SUPPLIED MATERIAL below:
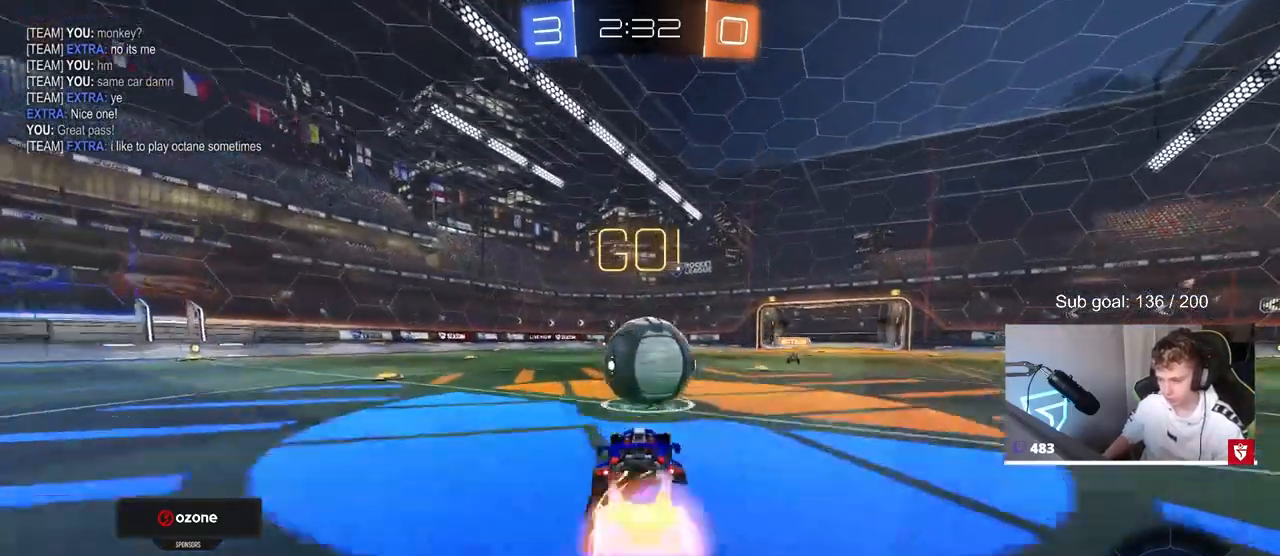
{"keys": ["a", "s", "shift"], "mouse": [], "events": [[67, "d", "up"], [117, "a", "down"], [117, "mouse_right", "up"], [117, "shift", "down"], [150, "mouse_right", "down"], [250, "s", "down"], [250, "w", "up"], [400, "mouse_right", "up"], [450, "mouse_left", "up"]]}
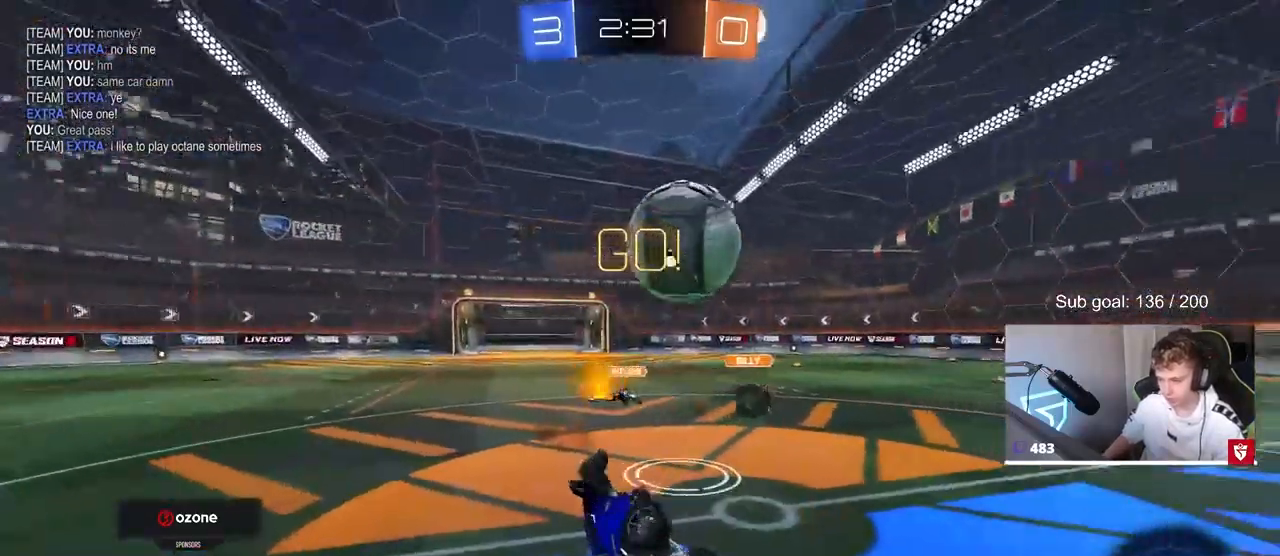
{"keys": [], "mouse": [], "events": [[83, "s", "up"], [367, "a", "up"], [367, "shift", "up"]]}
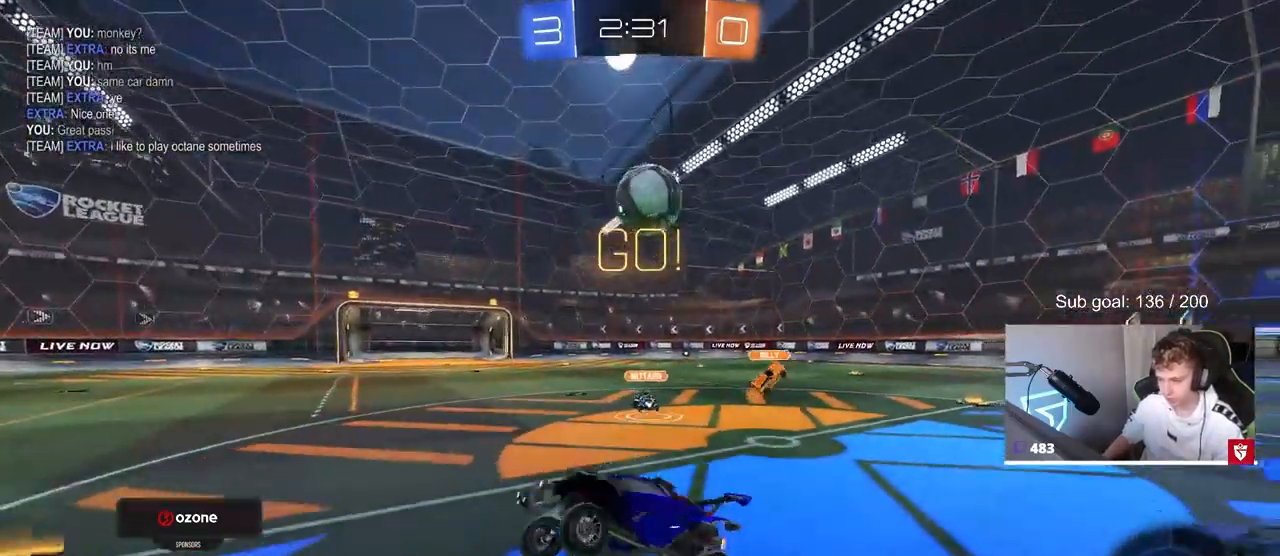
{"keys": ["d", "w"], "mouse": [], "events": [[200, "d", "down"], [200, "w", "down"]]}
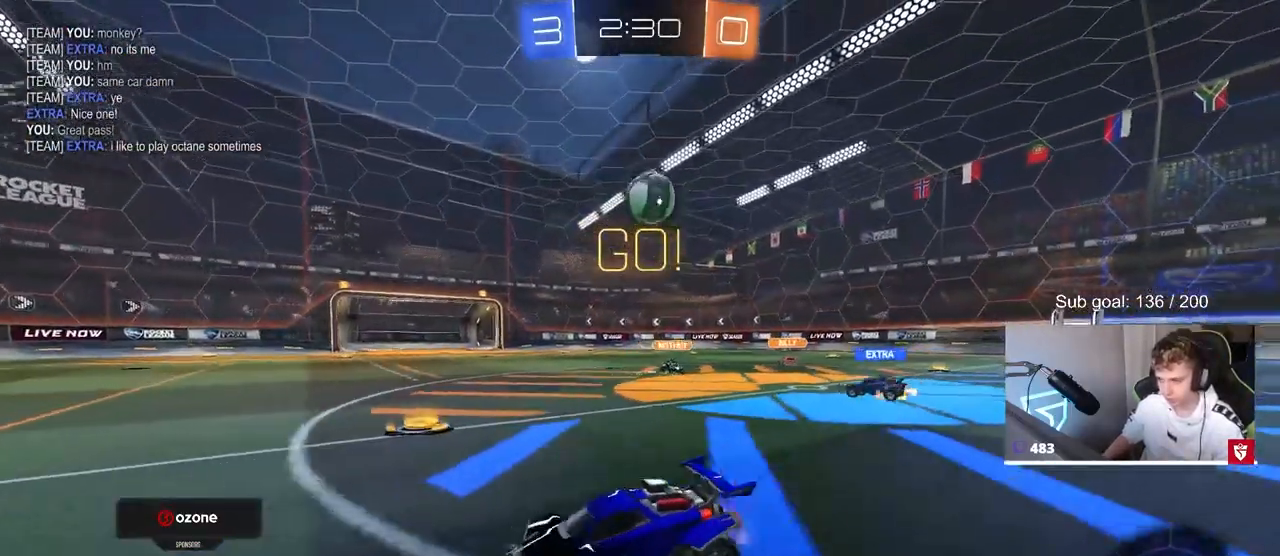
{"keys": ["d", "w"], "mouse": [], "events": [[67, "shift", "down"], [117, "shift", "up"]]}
End of SUPPLIED MATERIAL.
[PROBLEM TO WORK ON] Recopy the whole listing above precisely, excluding images.

[TASK ANSWER]
{"keys": ["a", "s", "shift"], "mouse": [], "events": [[67, "d", "up"], [117, "a", "down"], [117, "mouse_right", "up"], [117, "shift", "down"], [150, "mouse_right", "down"], [250, "s", "down"], [250, "w", "up"], [400, "mouse_right", "up"], [450, "mouse_left", "up"]]}
{"keys": [], "mouse": [], "events": [[83, "s", "up"], [367, "a", "up"], [367, "shift", "up"]]}
{"keys": ["d", "w"], "mouse": [], "events": [[200, "d", "down"], [200, "w", "down"]]}
{"keys": ["d", "w"], "mouse": [], "events": [[67, "shift", "down"], [117, "shift", "up"]]}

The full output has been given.